1. “Puto el que lo lea”. Me acuerdo perfecto: yo tenía como ocho años, venía de la escuela y pasé junto a la pared grafiteada a un lado de mi edificio. Ustedes no lo van a creer, pero yo nunca, nunca, había escuchado la palabra “puto”. ¿Puto el que lo lea? Llegué a mi casa y le pregunté a mi tía Martha, quien finísimamente eludió la pregunta.
2. Cuando los años pusieron ante mis oídos la gama completa de connotaciones de la palabra “puto”, la verdad es que me gustó. Me encanta como suena: es contundente, tiene dos consonantes fuertes, es cortita. Basta con que le digas “puto” a cualquier hombre para que le metas una insultada de aquellas, aún sin querer. Uno puede decirle puta a la mamacita del fulano en cuestión, incluso a la chava que va con él; ahhhh, pero no le digas puto a él, porque entonces se arma una de aquellas. Y en México, si quieres arruinar la carrera de un político, lo único que tienes que hacer es propagar el rumor de que es puto.
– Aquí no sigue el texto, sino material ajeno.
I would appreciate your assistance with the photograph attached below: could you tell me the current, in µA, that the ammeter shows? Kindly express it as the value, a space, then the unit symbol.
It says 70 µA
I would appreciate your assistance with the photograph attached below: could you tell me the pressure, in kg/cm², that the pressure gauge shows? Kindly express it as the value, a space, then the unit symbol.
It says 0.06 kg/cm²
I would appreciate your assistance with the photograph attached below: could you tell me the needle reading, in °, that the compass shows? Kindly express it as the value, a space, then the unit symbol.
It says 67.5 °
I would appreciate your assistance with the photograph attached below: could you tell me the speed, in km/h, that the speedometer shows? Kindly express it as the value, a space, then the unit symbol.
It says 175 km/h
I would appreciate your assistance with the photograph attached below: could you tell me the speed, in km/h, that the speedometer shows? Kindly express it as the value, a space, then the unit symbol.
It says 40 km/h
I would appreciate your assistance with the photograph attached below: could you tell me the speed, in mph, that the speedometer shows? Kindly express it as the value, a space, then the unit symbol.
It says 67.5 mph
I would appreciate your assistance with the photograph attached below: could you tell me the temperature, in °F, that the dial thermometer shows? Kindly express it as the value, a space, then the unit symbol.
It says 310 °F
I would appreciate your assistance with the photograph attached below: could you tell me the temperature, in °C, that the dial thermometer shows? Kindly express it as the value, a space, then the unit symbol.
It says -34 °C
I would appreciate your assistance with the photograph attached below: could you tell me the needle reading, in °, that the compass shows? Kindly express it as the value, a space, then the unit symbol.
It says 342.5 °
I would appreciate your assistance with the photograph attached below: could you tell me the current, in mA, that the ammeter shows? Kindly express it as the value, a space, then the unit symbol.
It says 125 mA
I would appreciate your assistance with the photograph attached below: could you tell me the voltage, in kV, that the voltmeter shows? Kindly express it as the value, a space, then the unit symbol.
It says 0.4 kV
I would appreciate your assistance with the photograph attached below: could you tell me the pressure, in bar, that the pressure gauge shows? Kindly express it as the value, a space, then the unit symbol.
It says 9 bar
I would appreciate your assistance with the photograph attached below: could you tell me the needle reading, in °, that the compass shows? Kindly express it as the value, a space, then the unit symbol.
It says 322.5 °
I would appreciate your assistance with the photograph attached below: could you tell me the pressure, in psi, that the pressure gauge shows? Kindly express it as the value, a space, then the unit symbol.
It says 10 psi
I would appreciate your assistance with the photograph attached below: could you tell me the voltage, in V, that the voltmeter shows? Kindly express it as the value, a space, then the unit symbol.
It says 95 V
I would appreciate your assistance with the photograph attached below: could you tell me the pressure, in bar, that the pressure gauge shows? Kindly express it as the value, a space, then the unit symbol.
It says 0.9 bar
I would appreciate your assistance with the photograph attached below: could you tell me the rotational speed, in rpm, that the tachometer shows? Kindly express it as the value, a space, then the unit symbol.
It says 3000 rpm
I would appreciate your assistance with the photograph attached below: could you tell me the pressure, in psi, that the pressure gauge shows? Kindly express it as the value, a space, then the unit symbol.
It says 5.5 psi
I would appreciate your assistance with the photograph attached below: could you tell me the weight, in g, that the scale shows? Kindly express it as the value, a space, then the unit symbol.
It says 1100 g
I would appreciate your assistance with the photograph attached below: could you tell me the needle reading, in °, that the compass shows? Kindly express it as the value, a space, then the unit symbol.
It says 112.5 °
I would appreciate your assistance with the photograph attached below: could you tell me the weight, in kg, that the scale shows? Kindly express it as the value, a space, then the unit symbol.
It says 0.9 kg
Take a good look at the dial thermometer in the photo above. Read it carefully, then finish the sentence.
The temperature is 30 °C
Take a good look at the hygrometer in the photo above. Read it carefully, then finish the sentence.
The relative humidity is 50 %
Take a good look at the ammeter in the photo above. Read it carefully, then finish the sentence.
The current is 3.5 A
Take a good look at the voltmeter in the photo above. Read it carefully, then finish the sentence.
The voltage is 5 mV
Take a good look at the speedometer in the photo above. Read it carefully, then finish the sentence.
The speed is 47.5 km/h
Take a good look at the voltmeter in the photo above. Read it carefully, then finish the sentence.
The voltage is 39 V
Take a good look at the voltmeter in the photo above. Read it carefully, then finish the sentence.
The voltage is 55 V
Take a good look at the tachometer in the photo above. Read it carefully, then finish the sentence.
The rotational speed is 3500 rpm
3. Lo curioso es que en la medida en que he ido incorporando el uso de “puto” a mi lenguaje cotidiano, he eliminado de ella cualquier connotación a la homosexualidad. En lo personal, para mí alguien puto es quien no tiene el valor de dar la cara cuando se equivoca; alguien que es hipócrita y no acepta sus responsabilidades; alguien que no tiene escrúpulos, que actúa cobardemente. Nada de esto, creo yo, tiene que ver con la preferencia sexual. Por ejemplo, el que se me cierra y me echa el auto encima cuando voy manejando, pero luego no se atreve a voltear a verme cuando paso por un lado: puto. O el tipo en mi oficina que cuando se pierde un objeto y le preguntan cuándo lo vio por última vez, dice no saber, por miedo a que lo culpen: puto. O el marido de mi amiga, que le dice que no sabe si quiere seguir con ella y lleva un año haciéndose pendejo jugando a que están separados y no. Grandísimo puto.
A veces también los que la llevan son algunos objetos, y ahí el género cambia indistintamente de masculino a femenino. Típicos casos para mí: me aprietan los putos zapatos; no encuentro las putas llaves; dejen de hacer ese puto ruido; paren el puto elevador; el puto Internet no sirve; hay que pagar la puta renta.
4. “Tengo algo que confesarte”. Vale madre, pensé. ¿Ora qué hizo este? Para mi sorpresa, me la soltó derechita: “Es que a mí me gustan los hombres”. ¡¿Juat?! No mamar. Éramos amigos desde hace tres años y fuimos cuates de peda durante al menos uno de ellos. ¿Cómo es que nunca me di cuenta? ¿Cómo carajos es que no me habías dicho? “Es que primero me tardé en aceptarlo. Después me dio pena que fueras a decir ‘este pinche puto’”.
Me dolió escucharlo. Lo quería –lo quiero, seguimos siendo amigos- muchísimo más allá de esa serie de clichés. Pero sobre todo, me dolió escuchar la palabra “puto”. Porque él es chido, noble, solidario; es tan alivianado a pesar de que luego me agarra de un pinche humor de la chingada; es sensible, talentoso, todo el tiempo metido en proyectos por amor al arte; un güey derecho y neto, pues. ¿Cómo se le pudo siquiera ocurrir que yo un día lo llamaría “puto”?
No, señores. Allá afuera sí que hay un montón de putos; mi amigo nomás es gay.